Collected data:
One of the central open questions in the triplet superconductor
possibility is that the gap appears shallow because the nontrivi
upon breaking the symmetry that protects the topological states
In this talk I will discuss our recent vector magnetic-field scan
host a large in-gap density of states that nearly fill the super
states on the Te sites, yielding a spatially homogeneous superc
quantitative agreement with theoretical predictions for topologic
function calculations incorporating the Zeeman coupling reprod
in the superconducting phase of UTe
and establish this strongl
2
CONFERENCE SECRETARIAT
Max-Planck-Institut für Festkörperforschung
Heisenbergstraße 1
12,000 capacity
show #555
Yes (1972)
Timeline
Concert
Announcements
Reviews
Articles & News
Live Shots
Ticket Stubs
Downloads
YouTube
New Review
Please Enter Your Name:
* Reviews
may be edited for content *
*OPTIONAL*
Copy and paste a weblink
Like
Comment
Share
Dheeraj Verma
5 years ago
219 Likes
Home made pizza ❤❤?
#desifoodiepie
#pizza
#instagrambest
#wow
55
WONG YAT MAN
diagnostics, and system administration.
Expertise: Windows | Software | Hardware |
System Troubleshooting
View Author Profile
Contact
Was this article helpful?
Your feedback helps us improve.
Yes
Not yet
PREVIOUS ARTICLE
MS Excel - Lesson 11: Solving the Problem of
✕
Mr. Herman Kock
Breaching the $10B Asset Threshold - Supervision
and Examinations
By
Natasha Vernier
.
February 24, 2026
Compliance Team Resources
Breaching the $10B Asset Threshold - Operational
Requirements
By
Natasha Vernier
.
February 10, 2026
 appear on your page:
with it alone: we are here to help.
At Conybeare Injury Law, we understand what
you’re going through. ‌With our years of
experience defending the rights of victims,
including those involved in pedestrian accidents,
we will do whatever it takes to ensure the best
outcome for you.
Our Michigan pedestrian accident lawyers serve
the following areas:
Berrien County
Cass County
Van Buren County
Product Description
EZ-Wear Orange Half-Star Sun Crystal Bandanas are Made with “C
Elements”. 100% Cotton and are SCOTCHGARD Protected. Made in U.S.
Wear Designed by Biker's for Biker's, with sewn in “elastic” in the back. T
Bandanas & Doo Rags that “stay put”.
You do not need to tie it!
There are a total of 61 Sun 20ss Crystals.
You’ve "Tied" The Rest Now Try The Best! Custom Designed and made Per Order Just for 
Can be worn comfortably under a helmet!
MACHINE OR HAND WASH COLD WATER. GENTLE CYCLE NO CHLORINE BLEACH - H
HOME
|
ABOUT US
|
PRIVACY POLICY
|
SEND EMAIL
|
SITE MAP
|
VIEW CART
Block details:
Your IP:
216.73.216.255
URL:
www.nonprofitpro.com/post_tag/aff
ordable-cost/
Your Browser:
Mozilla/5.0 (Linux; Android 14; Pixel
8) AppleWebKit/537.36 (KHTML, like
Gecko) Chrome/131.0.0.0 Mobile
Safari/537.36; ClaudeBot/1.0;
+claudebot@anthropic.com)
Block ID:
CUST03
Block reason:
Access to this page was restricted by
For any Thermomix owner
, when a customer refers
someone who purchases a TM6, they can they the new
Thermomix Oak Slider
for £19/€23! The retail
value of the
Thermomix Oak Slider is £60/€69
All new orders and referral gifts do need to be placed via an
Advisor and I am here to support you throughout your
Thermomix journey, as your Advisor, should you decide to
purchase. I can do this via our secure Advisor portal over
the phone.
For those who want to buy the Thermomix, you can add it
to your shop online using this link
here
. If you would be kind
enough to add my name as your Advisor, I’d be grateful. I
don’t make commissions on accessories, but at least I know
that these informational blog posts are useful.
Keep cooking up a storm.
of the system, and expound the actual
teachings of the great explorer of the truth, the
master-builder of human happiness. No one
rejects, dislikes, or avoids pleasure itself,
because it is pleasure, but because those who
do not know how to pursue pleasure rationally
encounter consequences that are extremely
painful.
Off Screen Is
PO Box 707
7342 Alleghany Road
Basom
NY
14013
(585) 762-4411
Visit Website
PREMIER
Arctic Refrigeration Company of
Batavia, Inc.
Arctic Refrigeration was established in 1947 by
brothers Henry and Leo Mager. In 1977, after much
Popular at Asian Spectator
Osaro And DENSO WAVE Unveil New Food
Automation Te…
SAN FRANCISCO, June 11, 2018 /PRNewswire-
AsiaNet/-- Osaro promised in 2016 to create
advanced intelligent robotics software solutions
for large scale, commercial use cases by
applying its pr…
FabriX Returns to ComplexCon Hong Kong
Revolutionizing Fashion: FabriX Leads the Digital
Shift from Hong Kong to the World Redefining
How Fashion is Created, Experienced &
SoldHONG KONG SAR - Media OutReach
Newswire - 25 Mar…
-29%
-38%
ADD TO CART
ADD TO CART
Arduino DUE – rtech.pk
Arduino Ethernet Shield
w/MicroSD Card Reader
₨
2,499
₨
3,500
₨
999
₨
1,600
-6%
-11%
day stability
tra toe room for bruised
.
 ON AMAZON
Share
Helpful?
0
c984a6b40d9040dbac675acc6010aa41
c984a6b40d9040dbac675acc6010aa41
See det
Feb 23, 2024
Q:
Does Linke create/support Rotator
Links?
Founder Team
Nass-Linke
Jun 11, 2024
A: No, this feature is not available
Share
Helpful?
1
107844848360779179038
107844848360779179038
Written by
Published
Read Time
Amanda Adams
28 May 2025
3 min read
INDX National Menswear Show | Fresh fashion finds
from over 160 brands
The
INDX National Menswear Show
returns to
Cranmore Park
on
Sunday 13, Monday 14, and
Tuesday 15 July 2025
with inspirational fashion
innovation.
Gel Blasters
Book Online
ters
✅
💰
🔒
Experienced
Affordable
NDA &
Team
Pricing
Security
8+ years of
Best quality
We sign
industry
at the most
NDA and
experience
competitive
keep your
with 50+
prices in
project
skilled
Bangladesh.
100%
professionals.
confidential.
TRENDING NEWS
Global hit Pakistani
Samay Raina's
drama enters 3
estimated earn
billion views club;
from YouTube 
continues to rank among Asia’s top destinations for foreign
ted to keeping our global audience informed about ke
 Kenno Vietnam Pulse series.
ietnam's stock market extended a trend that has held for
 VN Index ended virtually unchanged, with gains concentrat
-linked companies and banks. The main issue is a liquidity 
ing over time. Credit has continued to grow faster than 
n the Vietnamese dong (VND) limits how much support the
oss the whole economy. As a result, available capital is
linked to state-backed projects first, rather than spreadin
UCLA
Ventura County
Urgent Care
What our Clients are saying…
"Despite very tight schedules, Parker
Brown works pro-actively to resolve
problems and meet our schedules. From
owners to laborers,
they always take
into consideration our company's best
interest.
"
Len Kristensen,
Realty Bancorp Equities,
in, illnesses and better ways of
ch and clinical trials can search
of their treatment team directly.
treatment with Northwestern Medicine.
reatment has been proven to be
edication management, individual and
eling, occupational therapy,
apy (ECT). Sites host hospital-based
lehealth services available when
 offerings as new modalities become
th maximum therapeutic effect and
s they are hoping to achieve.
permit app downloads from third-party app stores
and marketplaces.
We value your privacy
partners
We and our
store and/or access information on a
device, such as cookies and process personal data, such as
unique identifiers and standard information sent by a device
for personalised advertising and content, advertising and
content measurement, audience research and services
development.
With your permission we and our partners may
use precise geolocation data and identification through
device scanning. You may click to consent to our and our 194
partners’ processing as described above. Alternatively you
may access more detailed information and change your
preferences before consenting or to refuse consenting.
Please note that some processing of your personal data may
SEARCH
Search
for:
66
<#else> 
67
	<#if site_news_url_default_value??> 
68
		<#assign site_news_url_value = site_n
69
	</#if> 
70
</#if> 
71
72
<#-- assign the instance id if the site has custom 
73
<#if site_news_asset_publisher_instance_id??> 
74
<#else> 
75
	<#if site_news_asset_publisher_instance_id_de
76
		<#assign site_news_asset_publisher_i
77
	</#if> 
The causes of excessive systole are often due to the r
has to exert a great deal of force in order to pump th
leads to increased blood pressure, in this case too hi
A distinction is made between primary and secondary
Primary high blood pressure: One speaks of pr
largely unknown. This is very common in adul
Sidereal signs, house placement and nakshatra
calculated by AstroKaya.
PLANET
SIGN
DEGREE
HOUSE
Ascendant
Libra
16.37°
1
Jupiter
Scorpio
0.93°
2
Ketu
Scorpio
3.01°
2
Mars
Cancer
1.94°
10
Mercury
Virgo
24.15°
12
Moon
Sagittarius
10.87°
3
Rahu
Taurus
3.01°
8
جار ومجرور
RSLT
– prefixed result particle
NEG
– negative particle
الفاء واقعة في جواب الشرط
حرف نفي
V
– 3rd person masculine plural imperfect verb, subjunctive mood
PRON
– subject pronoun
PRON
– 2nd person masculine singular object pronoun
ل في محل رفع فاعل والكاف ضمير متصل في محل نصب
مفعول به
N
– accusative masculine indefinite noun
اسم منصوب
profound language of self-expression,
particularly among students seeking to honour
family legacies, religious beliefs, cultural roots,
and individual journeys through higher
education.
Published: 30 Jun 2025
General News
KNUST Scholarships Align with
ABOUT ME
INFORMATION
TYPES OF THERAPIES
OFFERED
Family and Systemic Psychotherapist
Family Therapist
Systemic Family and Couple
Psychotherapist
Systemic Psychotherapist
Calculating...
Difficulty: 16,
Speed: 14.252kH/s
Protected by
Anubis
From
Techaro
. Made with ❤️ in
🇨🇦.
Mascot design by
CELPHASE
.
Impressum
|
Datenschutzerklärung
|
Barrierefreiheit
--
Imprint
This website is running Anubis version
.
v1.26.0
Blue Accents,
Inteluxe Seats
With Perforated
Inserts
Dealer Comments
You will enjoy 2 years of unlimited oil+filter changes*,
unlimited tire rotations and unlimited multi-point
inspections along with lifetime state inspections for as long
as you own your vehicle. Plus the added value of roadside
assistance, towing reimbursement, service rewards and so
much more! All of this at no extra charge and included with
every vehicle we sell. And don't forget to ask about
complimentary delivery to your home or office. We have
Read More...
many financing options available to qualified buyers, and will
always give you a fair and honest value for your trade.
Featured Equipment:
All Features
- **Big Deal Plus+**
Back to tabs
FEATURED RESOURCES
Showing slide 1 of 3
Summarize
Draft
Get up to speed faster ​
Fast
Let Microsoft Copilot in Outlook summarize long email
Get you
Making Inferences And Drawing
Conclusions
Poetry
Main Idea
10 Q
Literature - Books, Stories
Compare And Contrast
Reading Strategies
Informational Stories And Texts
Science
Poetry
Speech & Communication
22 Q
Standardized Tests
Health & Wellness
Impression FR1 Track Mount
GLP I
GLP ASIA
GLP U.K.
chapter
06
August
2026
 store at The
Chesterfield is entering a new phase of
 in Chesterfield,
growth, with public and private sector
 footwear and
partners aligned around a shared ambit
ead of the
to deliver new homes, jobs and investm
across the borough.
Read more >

**Activity:** Please transcribe the data exactly from its first line. End with the line that contains "February 24, 2026".

**Output:**
One of the central open questions in the triplet superconductor
possibility is that the gap appears shallow because the nontrivi
upon breaking the symmetry that protects the topological states
In this talk I will discuss our recent vector magnetic-field scan
host a large in-gap density of states that nearly fill the super
states on the Te sites, yielding a spatially homogeneous superc
quantitative agreement with theoretical predictions for topologic
function calculations incorporating the Zeeman coupling reprod
in the superconducting phase of UTe
and establish this strongl
2
CONFERENCE SECRETARIAT
Max-Planck-Institut für Festkörperforschung
Heisenbergstraße 1
12,000 capacity
show #555
Yes (1972)
Timeline
Concert
Announcements
Reviews
Articles & News
Live Shots
Ticket Stubs
Downloads
YouTube
New Review
Please Enter Your Name:
* Reviews
may be edited for content *
*OPTIONAL*
Copy and paste a weblink
Like
Comment
Share
Dheeraj Verma
5 years ago
219 Likes
Home made pizza ❤❤?
#desifoodiepie
#pizza
#instagrambest
#wow
55
WONG YAT MAN
diagnostics, and system administration.
Expertise: Windows | Software | Hardware |
System Troubleshooting
View Author Profile
Contact
Was this article helpful?
Your feedback helps us improve.
Yes
Not yet
PREVIOUS ARTICLE
MS Excel - Lesson 11: Solving the Problem of
✕
Mr. Herman Kock
Breaching the $10B Asset Threshold - Supervision
and Examinations
By
Natasha Vernier
.
February 24, 2026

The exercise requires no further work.